This is the silver mining camp at Bazar Dara in the Tajik Pamirs: a barrel shaped cabin on leaf springs equipped with a kitchen, four beds and central heating; barracks for the miners; a hangar for the equipment; a coal-fired sauna; and an improvised outdoor gym with an iron bar for pull-ups, a wooden bench and some weights made from an old truck wheel. Over the winter, from November to April or May, the camp is completely cut off from the outside world. Work in the mines is suspended. One employee, together with his wife and family, guards the camp. There is a portable DVD player and four boxes of DVDs, and also satellite TV, but the receiver needs repairing.
Bazar Dara was not always as isolated and remote as it feels now.
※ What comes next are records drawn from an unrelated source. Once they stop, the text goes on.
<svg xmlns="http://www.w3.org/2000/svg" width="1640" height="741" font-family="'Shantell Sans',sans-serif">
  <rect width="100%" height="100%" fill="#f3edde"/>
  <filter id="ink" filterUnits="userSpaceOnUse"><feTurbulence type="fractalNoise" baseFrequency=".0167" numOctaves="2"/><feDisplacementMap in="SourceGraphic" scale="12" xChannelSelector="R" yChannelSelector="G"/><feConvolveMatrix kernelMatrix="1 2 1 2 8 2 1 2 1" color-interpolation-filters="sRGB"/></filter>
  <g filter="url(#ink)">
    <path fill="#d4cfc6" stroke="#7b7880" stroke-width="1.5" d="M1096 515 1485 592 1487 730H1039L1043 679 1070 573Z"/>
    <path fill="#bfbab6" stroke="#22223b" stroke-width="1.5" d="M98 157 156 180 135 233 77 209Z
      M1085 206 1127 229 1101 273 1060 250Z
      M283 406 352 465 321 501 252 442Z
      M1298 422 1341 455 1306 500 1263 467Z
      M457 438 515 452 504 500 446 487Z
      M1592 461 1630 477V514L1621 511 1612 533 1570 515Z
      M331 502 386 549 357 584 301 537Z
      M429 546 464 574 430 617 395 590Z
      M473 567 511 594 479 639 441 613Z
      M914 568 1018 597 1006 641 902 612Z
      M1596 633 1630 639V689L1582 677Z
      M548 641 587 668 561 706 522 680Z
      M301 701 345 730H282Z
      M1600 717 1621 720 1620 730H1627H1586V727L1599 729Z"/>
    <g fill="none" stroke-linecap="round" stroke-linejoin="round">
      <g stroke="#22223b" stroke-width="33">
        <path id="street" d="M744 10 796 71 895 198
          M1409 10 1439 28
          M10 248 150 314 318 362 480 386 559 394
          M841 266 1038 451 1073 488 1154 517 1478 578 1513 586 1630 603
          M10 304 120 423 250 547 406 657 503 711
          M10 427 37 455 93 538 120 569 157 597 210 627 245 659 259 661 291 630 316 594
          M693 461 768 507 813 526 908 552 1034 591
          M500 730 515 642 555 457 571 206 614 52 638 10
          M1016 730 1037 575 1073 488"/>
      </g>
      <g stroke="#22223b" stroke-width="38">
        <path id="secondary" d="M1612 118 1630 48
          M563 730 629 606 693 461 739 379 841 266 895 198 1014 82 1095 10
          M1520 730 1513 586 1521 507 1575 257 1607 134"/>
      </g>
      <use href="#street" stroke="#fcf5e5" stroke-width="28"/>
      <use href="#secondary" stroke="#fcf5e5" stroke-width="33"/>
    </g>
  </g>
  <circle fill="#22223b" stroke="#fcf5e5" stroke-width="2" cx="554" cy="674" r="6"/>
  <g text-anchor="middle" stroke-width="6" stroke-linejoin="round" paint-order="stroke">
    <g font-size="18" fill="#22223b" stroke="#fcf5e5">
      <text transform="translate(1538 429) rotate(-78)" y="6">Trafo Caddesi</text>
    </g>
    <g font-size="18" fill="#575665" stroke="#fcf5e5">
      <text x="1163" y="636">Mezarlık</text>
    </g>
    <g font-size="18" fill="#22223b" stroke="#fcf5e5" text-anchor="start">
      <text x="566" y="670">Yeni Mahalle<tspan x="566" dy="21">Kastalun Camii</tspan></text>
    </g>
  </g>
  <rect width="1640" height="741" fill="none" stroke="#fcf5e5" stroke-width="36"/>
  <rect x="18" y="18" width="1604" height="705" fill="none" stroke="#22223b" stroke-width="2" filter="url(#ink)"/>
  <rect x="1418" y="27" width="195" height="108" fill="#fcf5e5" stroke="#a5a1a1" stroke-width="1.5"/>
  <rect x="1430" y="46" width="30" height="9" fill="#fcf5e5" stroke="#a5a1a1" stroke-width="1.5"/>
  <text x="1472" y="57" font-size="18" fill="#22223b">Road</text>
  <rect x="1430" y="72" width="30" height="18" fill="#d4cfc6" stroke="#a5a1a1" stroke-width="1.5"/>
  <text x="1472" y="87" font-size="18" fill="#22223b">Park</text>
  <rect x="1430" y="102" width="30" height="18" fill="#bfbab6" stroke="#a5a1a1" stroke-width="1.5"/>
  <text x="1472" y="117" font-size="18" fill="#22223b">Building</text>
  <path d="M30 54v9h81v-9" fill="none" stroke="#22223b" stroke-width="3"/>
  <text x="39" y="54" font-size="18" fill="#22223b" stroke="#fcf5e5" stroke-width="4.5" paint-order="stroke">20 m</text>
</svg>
In the 11th century, a few kilometres further down the valley, there was a bustling mining and trading town with more than eighty houses, a caravansary, and silver processing facilities. At some point, for reasons unknown, the town and mines were abandoned.
Centuries later, in the 1970s, a Soviet geological expedition spent one summer in Bazar Dara digging a drift and prospecting for silver veins. In 2007, a Kazakh-Dutch consortium came in and continued mapping deposits. This year the Kazakhs left the joint venture and the Dutch sold the enterprise to a Chinese company.
Much uncertainty is in the air. Will the Chinese really come and stay? And will they provide employment in the way their Kazakh-Dutch predecessors did? How to communicate with them, given that their translator speaks no Tajik and barely any Russian? And last but not least, what to cook for them, and what would they get to eat themselves? The only provisions the Chinese delegation visiting the camp left behind were a box of instant noodles and tinned fish in fermented soy bean paste, which nobody developed a liking for.
Hopefully, the Chinese will at least help fix the satellite dish before the winter comes, they say.